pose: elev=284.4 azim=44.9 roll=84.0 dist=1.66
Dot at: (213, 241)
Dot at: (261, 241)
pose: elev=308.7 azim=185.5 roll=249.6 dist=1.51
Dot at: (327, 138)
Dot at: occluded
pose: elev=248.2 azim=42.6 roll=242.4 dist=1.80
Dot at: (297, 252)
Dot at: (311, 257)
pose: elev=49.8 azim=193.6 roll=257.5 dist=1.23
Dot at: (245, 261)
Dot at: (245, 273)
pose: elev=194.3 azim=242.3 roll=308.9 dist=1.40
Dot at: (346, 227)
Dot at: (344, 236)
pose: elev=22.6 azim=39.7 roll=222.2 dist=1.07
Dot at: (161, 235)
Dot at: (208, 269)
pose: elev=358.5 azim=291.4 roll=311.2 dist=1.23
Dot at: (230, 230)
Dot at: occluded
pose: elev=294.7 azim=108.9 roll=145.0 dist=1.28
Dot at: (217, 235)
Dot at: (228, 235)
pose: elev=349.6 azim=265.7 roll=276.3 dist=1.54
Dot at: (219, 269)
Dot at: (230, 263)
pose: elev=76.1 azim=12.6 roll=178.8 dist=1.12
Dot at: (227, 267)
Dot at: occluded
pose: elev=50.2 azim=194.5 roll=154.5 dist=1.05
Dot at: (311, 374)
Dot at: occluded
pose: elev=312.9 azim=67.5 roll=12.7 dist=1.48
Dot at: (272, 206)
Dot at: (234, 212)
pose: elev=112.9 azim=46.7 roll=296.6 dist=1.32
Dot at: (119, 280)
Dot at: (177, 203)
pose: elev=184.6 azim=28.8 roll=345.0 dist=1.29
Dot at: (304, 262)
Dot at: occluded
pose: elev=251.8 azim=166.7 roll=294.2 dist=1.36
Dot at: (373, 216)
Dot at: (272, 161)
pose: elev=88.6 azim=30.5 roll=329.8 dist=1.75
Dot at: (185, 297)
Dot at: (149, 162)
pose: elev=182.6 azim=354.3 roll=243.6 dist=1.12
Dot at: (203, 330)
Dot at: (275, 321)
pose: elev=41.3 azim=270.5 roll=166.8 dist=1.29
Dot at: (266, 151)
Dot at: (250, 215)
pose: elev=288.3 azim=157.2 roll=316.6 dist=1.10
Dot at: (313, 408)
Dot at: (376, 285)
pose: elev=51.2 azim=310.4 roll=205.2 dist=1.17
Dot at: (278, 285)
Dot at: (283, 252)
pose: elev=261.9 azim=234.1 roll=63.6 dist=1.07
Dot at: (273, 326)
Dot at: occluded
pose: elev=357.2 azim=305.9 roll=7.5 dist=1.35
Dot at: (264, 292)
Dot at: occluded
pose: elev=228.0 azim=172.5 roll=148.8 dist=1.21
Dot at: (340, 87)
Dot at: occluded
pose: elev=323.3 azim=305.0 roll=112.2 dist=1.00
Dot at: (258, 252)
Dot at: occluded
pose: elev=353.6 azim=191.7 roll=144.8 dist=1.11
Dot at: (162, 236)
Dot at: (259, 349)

* [What this task involves] Copy out the entries above with every "dist" changed to "distance", leaving the rest of each line untouched.

* [Solution below]
pose: elev=284.4 azim=44.9 roll=84.0 distance=1.66
Dot at: (213, 241)
Dot at: (261, 241)
pose: elev=308.7 azim=185.5 roll=249.6 distance=1.51
Dot at: (327, 138)
Dot at: occluded
pose: elev=248.2 azim=42.6 roll=242.4 distance=1.80
Dot at: (297, 252)
Dot at: (311, 257)
pose: elev=49.8 azim=193.6 roll=257.5 distance=1.23
Dot at: (245, 261)
Dot at: (245, 273)
pose: elev=194.3 azim=242.3 roll=308.9 distance=1.40
Dot at: (346, 227)
Dot at: (344, 236)
pose: elev=22.6 azim=39.7 roll=222.2 distance=1.07
Dot at: (161, 235)
Dot at: (208, 269)
pose: elev=358.5 azim=291.4 roll=311.2 distance=1.23
Dot at: (230, 230)
Dot at: occluded
pose: elev=294.7 azim=108.9 roll=145.0 distance=1.28
Dot at: (217, 235)
Dot at: (228, 235)
pose: elev=349.6 azim=265.7 roll=276.3 distance=1.54
Dot at: (219, 269)
Dot at: (230, 263)
pose: elev=76.1 azim=12.6 roll=178.8 distance=1.12
Dot at: (227, 267)
Dot at: occluded
pose: elev=50.2 azim=194.5 roll=154.5 distance=1.05
Dot at: (311, 374)
Dot at: occluded
pose: elev=312.9 azim=67.5 roll=12.7 distance=1.48
Dot at: (272, 206)
Dot at: (234, 212)
pose: elev=112.9 azim=46.7 roll=296.6 distance=1.32
Dot at: (119, 280)
Dot at: (177, 203)
pose: elev=184.6 azim=28.8 roll=345.0 distance=1.29
Dot at: (304, 262)
Dot at: occluded
pose: elev=251.8 azim=166.7 roll=294.2 distance=1.36
Dot at: (373, 216)
Dot at: (272, 161)
pose: elev=88.6 azim=30.5 roll=329.8 distance=1.75
Dot at: (185, 297)
Dot at: (149, 162)
pose: elev=182.6 azim=354.3 roll=243.6 distance=1.12
Dot at: (203, 330)
Dot at: (275, 321)
pose: elev=41.3 azim=270.5 roll=166.8 distance=1.29
Dot at: (266, 151)
Dot at: (250, 215)
pose: elev=288.3 azim=157.2 roll=316.6 distance=1.10
Dot at: (313, 408)
Dot at: (376, 285)
pose: elev=51.2 azim=310.4 roll=205.2 distance=1.17
Dot at: (278, 285)
Dot at: (283, 252)
pose: elev=261.9 azim=234.1 roll=63.6 distance=1.07
Dot at: (273, 326)
Dot at: occluded
pose: elev=357.2 azim=305.9 roll=7.5 distance=1.35
Dot at: (264, 292)
Dot at: occluded
pose: elev=228.0 azim=172.5 roll=148.8 distance=1.21
Dot at: (340, 87)
Dot at: occluded
pose: elev=323.3 azim=305.0 roll=112.2 distance=1.00
Dot at: (258, 252)
Dot at: occluded
pose: elev=353.6 azim=191.7 roll=144.8 distance=1.11
Dot at: (162, 236)
Dot at: (259, 349)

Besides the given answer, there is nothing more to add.